**ENTRIES SHOWN**
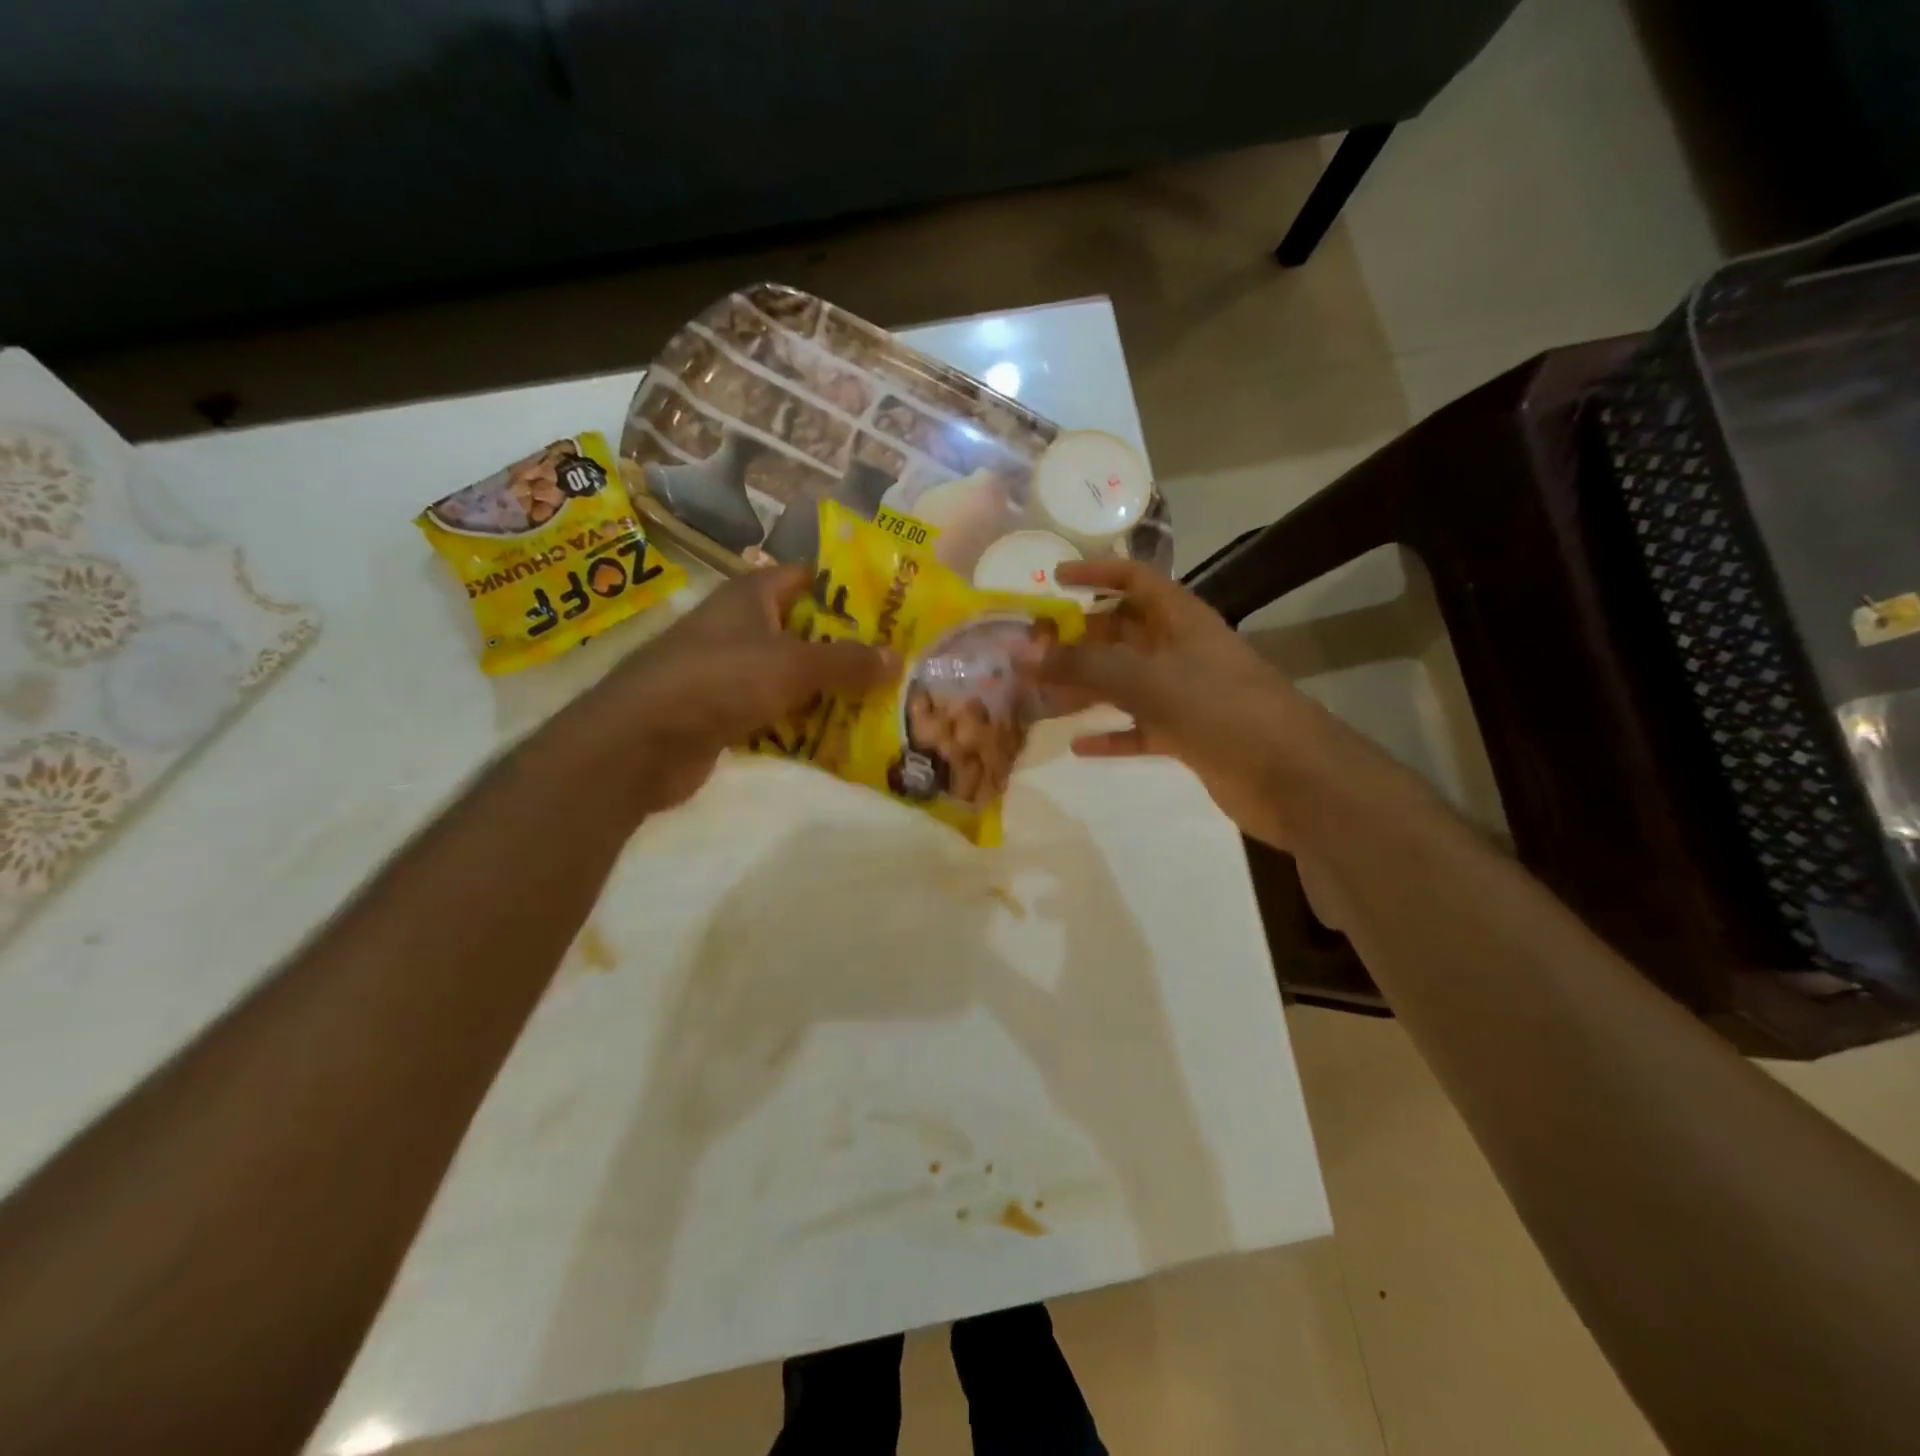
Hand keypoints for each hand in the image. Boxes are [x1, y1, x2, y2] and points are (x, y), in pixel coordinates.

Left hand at [567, 564, 893, 817]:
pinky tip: (840, 739)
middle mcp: (741, 627)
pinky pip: (777, 712)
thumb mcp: (792, 665)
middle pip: (806, 631)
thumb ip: (847, 662)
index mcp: (752, 596)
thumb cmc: (718, 681)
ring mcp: (731, 672)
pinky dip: (803, 723)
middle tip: (897, 665)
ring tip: (881, 703)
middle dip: (848, 649)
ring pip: (793, 676)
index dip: (848, 589)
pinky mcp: (725, 713)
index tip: (892, 609)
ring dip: (830, 691)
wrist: (641, 741)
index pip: (808, 578)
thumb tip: (897, 658)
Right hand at [1037, 559, 1362, 849]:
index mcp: (1181, 620)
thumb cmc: (1219, 708)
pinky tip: (1078, 745)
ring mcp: (1186, 696)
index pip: (1135, 580)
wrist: (1288, 775)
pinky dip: (1111, 734)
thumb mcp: (1146, 680)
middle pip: (1123, 634)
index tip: (1054, 579)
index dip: (1096, 574)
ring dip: (1087, 688)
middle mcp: (1181, 651)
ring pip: (1126, 684)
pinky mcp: (1188, 736)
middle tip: (1033, 651)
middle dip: (1079, 639)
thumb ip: (1082, 666)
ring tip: (1041, 697)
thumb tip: (1021, 653)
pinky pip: (1139, 729)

**WHAT NEEDS TO BE DONE**
Give the entries above again, exactly as written and free of images.

**TASK RESULT**
Hand keypoints for each hand in the image. Boxes are [x1, y1, x2, y2] and points are (x, y), in pixel coordinates.

Left hand at [567, 564, 893, 817]:
pinky tip: (840, 739)
middle mcp: (741, 627)
pinky pip: (777, 712)
thumb mcp: (792, 665)
middle pip: (806, 631)
thumb ip: (847, 662)
index mcp: (752, 596)
thumb cmc: (718, 681)
ring mcp: (731, 672)
pinky dip: (803, 723)
middle tip: (897, 665)
ring tip: (881, 703)
middle dip: (848, 649)
ring pip: (793, 676)
index dip: (848, 589)
pinky mcp: (725, 713)
index tip: (892, 609)
ring dip: (830, 691)
wrist: (641, 741)
index pip: (808, 578)
thumb tip: (897, 658)
Right hand at [1037, 559, 1362, 849]:
index mcp: (1181, 620)
thumb cmc: (1219, 708)
pinky tip: (1078, 745)
ring mcp: (1186, 696)
index pip: (1135, 580)
wrist: (1288, 775)
pinky dip: (1111, 734)
thumb mcp: (1146, 680)
middle pip: (1123, 634)
index tip: (1054, 579)
index dip: (1096, 574)
ring dip: (1087, 688)
middle mcp: (1181, 651)
ring pip: (1126, 684)
pinky mcp: (1188, 736)
middle tip: (1033, 651)
middle dip: (1079, 639)
thumb ip: (1082, 666)
ring tip: (1041, 697)
thumb tip: (1021, 653)
pinky pip: (1139, 729)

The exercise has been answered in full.